- [The task]
Whenever a line in this data holds the word "knob", report that line in full.

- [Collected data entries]
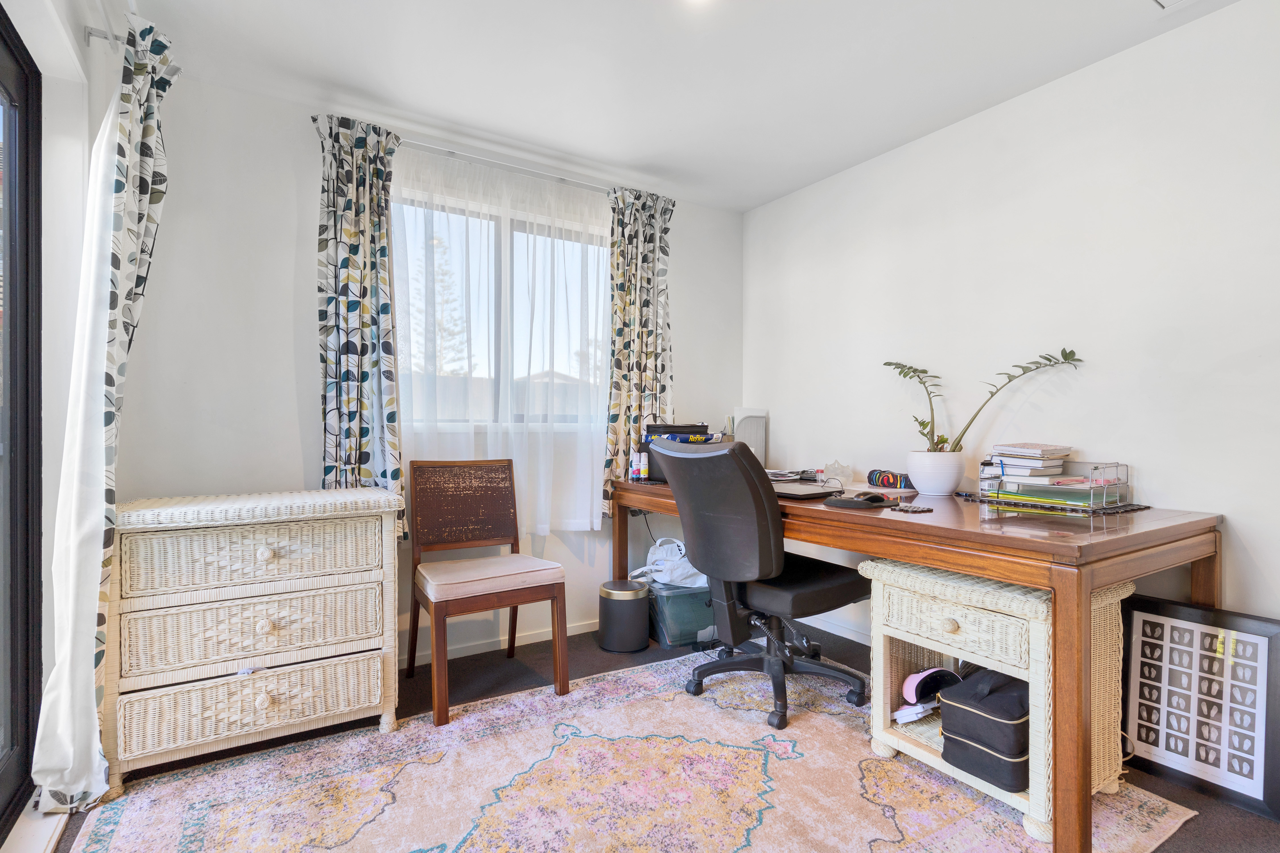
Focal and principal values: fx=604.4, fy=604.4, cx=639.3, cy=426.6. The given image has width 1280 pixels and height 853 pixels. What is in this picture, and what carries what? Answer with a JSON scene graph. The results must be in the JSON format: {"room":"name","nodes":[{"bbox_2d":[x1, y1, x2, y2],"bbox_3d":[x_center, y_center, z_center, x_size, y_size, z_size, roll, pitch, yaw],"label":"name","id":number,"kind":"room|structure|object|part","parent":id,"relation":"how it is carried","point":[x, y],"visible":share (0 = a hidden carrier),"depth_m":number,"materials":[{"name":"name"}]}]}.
{"room":"office","nodes":[
{"label":"office","id":0,"kind":"room"},
{"bbox_2d":[0,0,129,842],"bbox_3d":[-1.069,-0.121,0.651,0.195,2.415,3.758,0,0,-32],"label":"left wall","id":1,"kind":"structure","parent":0,"point":[71,48],"depth_m":1.79,"materials":[{"name":"white paint"}]},
{"bbox_2d":[0,9,43,845],"bbox_3d":[-1.261,-0.007,0.852,0.122,2.177,2.332,0,0,-32],"label":"sliding glass door","id":2,"kind":"structure","parent":1,"relation":"in","point":[13,675],"depth_m":1.73,"materials":[{"name":"glass"}]},
{"bbox_2d":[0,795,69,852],"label":"door sill","id":3,"kind":"structure","parent":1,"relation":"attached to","point":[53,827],"depth_m":1.58,"materials":[{"name":"white paint"}]},
{"bbox_2d":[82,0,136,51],"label":"curtain rod","id":4,"kind":"object","parent":1,"relation":"attached to","point":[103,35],"visible":0.58,"depth_m":1.87,"materials":[{"name":"metal"}]},
{"bbox_2d":[29,2,178,810],"bbox_3d":[-1.599,-0.091,1.836,0.198,2.336,0.521,0,0,-32],"label":"left curtain","id":5,"kind":"object","parent":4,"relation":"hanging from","point":[148,132],"visible":0.91,"depth_m":1.75,"materials":[{"name":"white fabric"}]},
{"bbox_2d":[120,68,741,676],"bbox_3d":[-0.721,-0.130,3.054,3.220,2.437,0.163,0,0,-32],"label":"back wall","id":6,"kind":"structure","parent":0,"point":[306,386],"depth_m":2.48,"materials":[{"name":"white paint"}]},
{"bbox_2d":[390,189,609,428],"bbox_3d":[-0.689,-0.525,3.071,1.333,1.110,0.128,0,0,-32],"label":"window","id":7,"kind":"structure","parent":6,"relation":"in","point":[522,225],"depth_m":3.07,"materials":[{"name":"glass"}]},
{"bbox_2d":[401,617,599,665],"bbox_3d":[-0.882,1.052,2.835,3.208,0.070,0.015,0,0,-32],"label":"baseboard","id":8,"kind":"structure","parent":6,"relation":"attached to","point":[462,655],"depth_m":2.95,"materials":[{"name":"white paint"}]},
{"bbox_2d":[394,136,612,192],"bbox_3d":[-0.619,-1.256,2.973,1.728,0.048,0.118,0,0,-32],"label":"curtain rod","id":9,"kind":"object","parent":6,"relation":"attached to","point":[452,152],"visible":0.66,"depth_m":2.89,"materials":[{"name":"silver metal"}]},
{"bbox_2d":[313,111,404,525],"bbox_3d":[-1.174,-0.356,2.527,0.371,1.832,0.103,0,0,-32],"label":"left curtain","id":10,"kind":"object","parent":9,"relation":"hanging from","point":[349,207],"visible":0.86,"depth_m":2.52,"materials":[{"name":"fabric"}]},
{"bbox_2d":[394,141,612,532],"bbox_3d":[-0.631,-0.354,2.927,1.269,1.756,0.067,0,0,-32],"label":"sheer curtain","id":11,"kind":"object","parent":9,"relation":"hanging from","point":[600,304],"visible":0.64,"depth_m":2.92,"materials":[{"name":"white fabric"}]},
{"bbox_2d":[605,184,674,513],"bbox_3d":[0.009,-0.391,3.258,0.446,1.759,0.107,0,0,-32],"label":"right curtain","id":12,"kind":"object","parent":9,"relation":"hanging from","point":[644,242],"visible":0.82,"depth_m":3.24,"materials":[{"name":"fabric"}]},
{"bbox_2d":[39,616,1279,852],"bbox_3d":[0.244,1.132,1.310,3.551,0.099,4.037,0,0,-32],"label":"floor","id":13,"kind":"structure","parent":0,"point":[597,652],"depth_m":2.35,"materials":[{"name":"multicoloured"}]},
{"bbox_2d":[106,486,406,790],"bbox_3d":[-1.315,0.670,2.125,0.833,0.833,0.472,0,0,-32],"label":"wicker dresser","id":14,"kind":"object","parent":13,"relation":"on","point":[379,685],"visible":0.99,"depth_m":1.93,"materials":[{"name":"wicker"}]},
{"bbox_3d":[-1.217,0.413,1.957,0.652,0.175,0.116,0,0,-32],"label":"drawer","id":15,"kind":"part","parent":14,"relation":"part of","materials":[{"name":"wicker"}]},
{"bbox_3d":[-1.215,0.880,1.965,0.695,0.175,0.143,0,0,-32],"label":"drawer","id":16,"kind":"part","parent":14,"relation":"part of","materials":[{"name":"beige wicker"}]},
{"bbox_3d":[-1.218,0.655,1.967,0.666,0.195,0.153,0,0,-32],"label":"drawer","id":17,"kind":"part","parent":14,"relation":"part of","materials":[{"name":"wicker"}]},
{"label":"knob","id":18,"kind":"part","parent":14,"relation":"part of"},
{"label":"knob","id":19,"kind":"part","parent":14,"relation":"part of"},
{"bbox_2d":[404,458,568,726],"bbox_3d":[-0.654,0.611,2.530,0.518,0.934,0.543,0,0,-32],"label":"chair","id":20,"kind":"object","parent":13,"relation":"on","point":[414,650],"visible":0.99,"depth_m":2.55,"materials":[{"name":"brown wood"}]},
{"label":"cane panel","id":21,"kind":"part","parent":20,"relation":"part of","materials":[{"name":"brown wicker"}]},
{"bbox_2d":[595,578,650,652],"bbox_3d":[-0.081,0.928,3.018,0.258,0.298,0.259,0,0,-32],"label":"trash can","id":22,"kind":"object","parent":13,"relation":"on","point":[629,593],"visible":0.99,"depth_m":2.91,"materials":[{"name":"metal"}]},
{"bbox_2d":[65,647,1200,852],"bbox_3d":[-0.020,1.077,1.727,2.559,0.011,2.109,0,0,-32],"label":"rug","id":23,"kind":"object","parent":13,"relation":"on","point":[627,677],"visible":0.91,"depth_m":1.78,"materials":[{"name":"carpet"}]},
{"bbox_2d":[647,434,872,732],"bbox_3d":[0.489,0.542,2.406,0.772,1.034,0.733,0,0,-32],"label":"office chair","id":24,"kind":"object","parent":23,"relation":"on","point":[735,448],"visible":0.98,"depth_m":2.22,"materials":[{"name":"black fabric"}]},
{"bbox_2d":[616,471,1224,852],"bbox_3d":[0.798,0.681,2.557,0.871,0.789,2.218,0,0,-32],"label":"desk","id":25,"kind":"object","parent":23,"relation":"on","point":[978,536],"visible":0.76,"depth_m":1.67,"materials":[{"name":"brown wood"}]},
{"bbox_2d":[630,451,648,482],"bbox_3d":[0.003,0.205,3.034,0.061,0.145,0.056,0,0,-32],"label":"small bottle","id":26,"kind":"object","parent":25,"relation":"on","point":[637,471],"visible":0.99,"depth_m":3.02,"materials":[{"name":"white plastic"}]},
{"bbox_2d":[641,422,713,480],"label":"printer","id":27,"kind":"object","parent":25,"relation":"on","point":[665,426],"visible":0.41,"depth_m":3.03,"materials":[{"name":"black"}]},
{"bbox_2d":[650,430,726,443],"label":"paper ream","id":28,"kind":"object","parent":27,"relation":"on","point":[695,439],"visible":0.54,"depth_m":2.96,"materials":[{"name":"blue paper"}]},
{"bbox_2d":[730,407,767,464],"bbox_3d":[0.615,0.083,3.441,0.191,0.356,0.179,0,0,-32],"label":"file holder","id":29,"kind":"object","parent":25,"relation":"on","point":[760,444],"visible":0.6,"depth_m":3.39,"materials":[{"name":"white plastic"}]},
{"bbox_2d":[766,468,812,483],"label":"paper stack","id":30,"kind":"object","parent":25,"relation":"on","point":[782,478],"visible":0.85,"depth_m":2.99,"materials":[{"name":"white paper"}]},
{"bbox_2d":[770,481,844,499],"bbox_3d":[0.620,0.258,2.522,0.280,0.023,0.374,0,0,-32],"label":"laptop","id":31,"kind":"object","parent":25,"relation":"on","point":[807,491],"visible":0.78,"depth_m":2.43,"materials":[{"name":"metal"}]},
{"bbox_2d":[821,460,853,486],"bbox_3d":[0.944,0.223,2.896,0.136,0.114,0.137,0,0,-32],"label":"glass ornament","id":32,"kind":"object","parent":25,"relation":"on","point":[837,474],"visible":0.96,"depth_m":2.86,"materials":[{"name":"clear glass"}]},
{"bbox_2d":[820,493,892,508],"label":"mouse pad","id":33,"kind":"object","parent":25,"relation":"on","point":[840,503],"visible":0.98,"depth_m":2.11,"materials":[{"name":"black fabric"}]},
{"bbox_2d":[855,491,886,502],"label":"computer mouse","id":34,"kind":"object","parent":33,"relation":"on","point":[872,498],"visible":0.91,"depth_m":2.16,"materials":[{"name":"black plastic"}]},
{"bbox_2d":[866,468,913,489],"bbox_3d":[1.128,0.238,2.707,0.130,0.078,0.210,0,0,-20],"label":"pencil case","id":35,"kind":"object","parent":25,"relation":"on","point":[887,478],"visible":0.95,"depth_m":2.67,"materials":[{"name":"multicoloured fabric"}]},
{"bbox_2d":[890,502,932,513],"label":"coaster","id":36,"kind":"object","parent":25,"relation":"on","point":[912,508],"visible":0.98,"depth_m":1.98,"materials":[{"name":"black"}]},
{"bbox_2d":[905,449,966,495],"bbox_3d":[1.225,0.192,2.509,0.221,0.166,0.224,0,0,-32],"label":"plant pot","id":37,"kind":"object","parent":25,"relation":"on","point":[943,488],"visible":0.95,"depth_m":2.43,"materials":[{"name":"white ceramic"}]},
{"bbox_2d":[882,348,1084,454],"bbox_3d":[1.293,-0.066,2.412,0.738,0.512,0.285,0,0,30],"label":"potted plant","id":38,"kind":"object","parent":37,"relation":"in","point":[923,371],"visible":0.87,"depth_m":2.44,"materials":[{"name":"green plant"}]},
{"bbox_2d":[954,491,1150,515],"bbox_3d":[1.465,0.269,2.208,0.415,0.005,0.518,0,0,-32],"label":"desk mat","id":39,"kind":"object","parent":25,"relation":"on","point":[1133,508],"visible":0.59,"depth_m":2.06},
{"bbox_2d":[977,457,1129,509],"bbox_3d":[1.454,0.194,2.150,0.312,0.150,0.388,0,0,-32],"label":"desk organizer","id":40,"kind":"object","parent":39,"relation":"on","point":[1090,491],"visible":0.85,"depth_m":2.06,"materials":[{"name":"clear plastic"}]},
{"bbox_2d":[978,458,1001,495],"bbox_3d":[1.338,0.188,2.305,0.069,0.131,0.066,0,0,-32],"label":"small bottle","id":41,"kind":"object","parent":40,"relation":"in","point":[985,483],"visible":0.88,"depth_m":2.28,"materials":[{"name":"clear"}]},
{"bbox_2d":[991,442,1073,482],"bbox_3d":[1.437,0.124,2.238,0.248,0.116,0.219,0,0,-32],"label":"book stack","id":42,"kind":"object","parent":40,"relation":"in","point":[1035,451],"visible":0.97,"depth_m":2.18,"materials":[{"name":"paper"}]},
{"bbox_2d":[859,555,1131,845],"bbox_3d":[1.076,0.766,1.886,0.494,0.620,0.601,0,0,-32],"label":"wicker cabinet","id":43,"kind":"object","parent":23,"relation":"on","point":[875,702],"visible":0.62,"depth_m":1.74,"materials":[{"name":"wicker"}]},
{"bbox_2d":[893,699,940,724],"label":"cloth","id":44,"kind":"object","parent":43,"relation":"in","point":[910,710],"visible":0.77,"depth_m":1.95,"materials":[{"name":"white"}]},
{"bbox_2d":[901,666,960,704],"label":"nail lamp","id":45,"kind":"object","parent":43,"relation":"in","point":[920,677],"visible":0.92,"depth_m":1.95,"materials":[{"name":"pink plastic"}]},
{"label":"knob","id":46,"kind":"part","parent":43,"relation":"part of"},
{"bbox_3d":[0.922,0.569,1.776,0.108,0.142,0.407,0,0,-32],"label":"drawer","id":47,"kind":"part","parent":43,"relation":"part of","materials":[{"name":"wicker"}]},
{"bbox_2d":[937,668,1030,791],"bbox_3d":[1.055,0.854,1.770,0.338,0.246,0.251,0,0,-32],"label":"black bag","id":48,"kind":"object","parent":43,"relation":"in","point":[1000,752],"visible":0.78,"depth_m":1.68,"materials":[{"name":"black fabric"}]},
{"bbox_2d":[643,577,716,647],"bbox_3d":[0.230,0.938,3.180,0.424,0.283,0.378,0,0,-32],"label":"storage bin","id":49,"kind":"object","parent":13,"relation":"on","point":[679,598],"visible":0.59,"depth_m":3.00,"materials":[{"name":"plastic"}]},
{"bbox_2d":[628,537,705,587],"bbox_3d":[0.194,0.709,3.178,0.447,0.241,0.288,0,0,-20],"label":"bag","id":50,"kind":"object","parent":49,"relation":"on","point":[682,548],"visible":0.64,"depth_m":3.10,"materials":[{"name":"white plastic"}]},
{"bbox_2d":[1119,595,1279,822],"bbox_3d":[1.693,0.821,1.845,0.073,0.527,0.439,0,0,-32],"label":"framed picture","id":51,"kind":"object","parent":13,"relation":"on","point":[1143,623],"visible":0.95,"depth_m":1.82,"materials":[{"name":"black"}]},
{"bbox_2d":[128,0,1246,212],"bbox_3d":[0.324,-1.382,1.263,3.488,0.105,4.167,0,0,-32],"label":"ceiling","id":52,"kind":"structure","parent":0,"point":[755,200],"depth_m":2.24,"materials":[{"name":"white paint"}]},
{"bbox_2d":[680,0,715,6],"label":"ceiling light","id":53,"kind":"object","parent":52,"relation":"attached to","point":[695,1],"visible":0.99,"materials":[{"name":"white"}]},
{"bbox_2d":[1152,0,1197,10],"bbox_3d":[1.632,-1.319,1.700,0.336,0.015,0.317,0,0,-32],"label":"ceiling vent","id":54,"kind":"object","parent":52,"relation":"in","point":[1166,3],"visible":0.98,"depth_m":1.88,"materials":[{"name":"white"}]},
{"bbox_2d":[741,0,1279,653],"bbox_3d":[1.732,-0.122,2.203,0.150,2.432,4.107,0,0,-32],"label":"right wall","id":55,"kind":"structure","parent":0,"point":[765,207],"depth_m":2.25,"materials":[{"name":"white paint"}]},
{"bbox_2d":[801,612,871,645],"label":"baseboard","id":56,"kind":"structure","parent":55,"relation":"attached to","point":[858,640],"depth_m":3.16,"materials":[{"name":"white paint"}]},
{"label":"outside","id":57,"kind":"structure","parent":0,"visible":0},
{"bbox_2d":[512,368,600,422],"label":"house","id":58,"kind":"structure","parent":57,"point":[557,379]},
{"label":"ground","id":59,"kind":"structure","parent":57,"visible":0},
{"bbox_2d":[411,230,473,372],"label":"tree","id":60,"kind":"object","parent":59,"relation":"on","point":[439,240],"visible":0.3,"materials":[{"name":"plant"}]}
]}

- [Answer space]
{"label":"knob","id":18,"kind":"part","parent":14,"relation":"part of"},
{"label":"knob","id":19,"kind":"part","parent":14,"relation":"part of"},
{"label":"knob","id":46,"kind":"part","parent":43,"relation":"part of"},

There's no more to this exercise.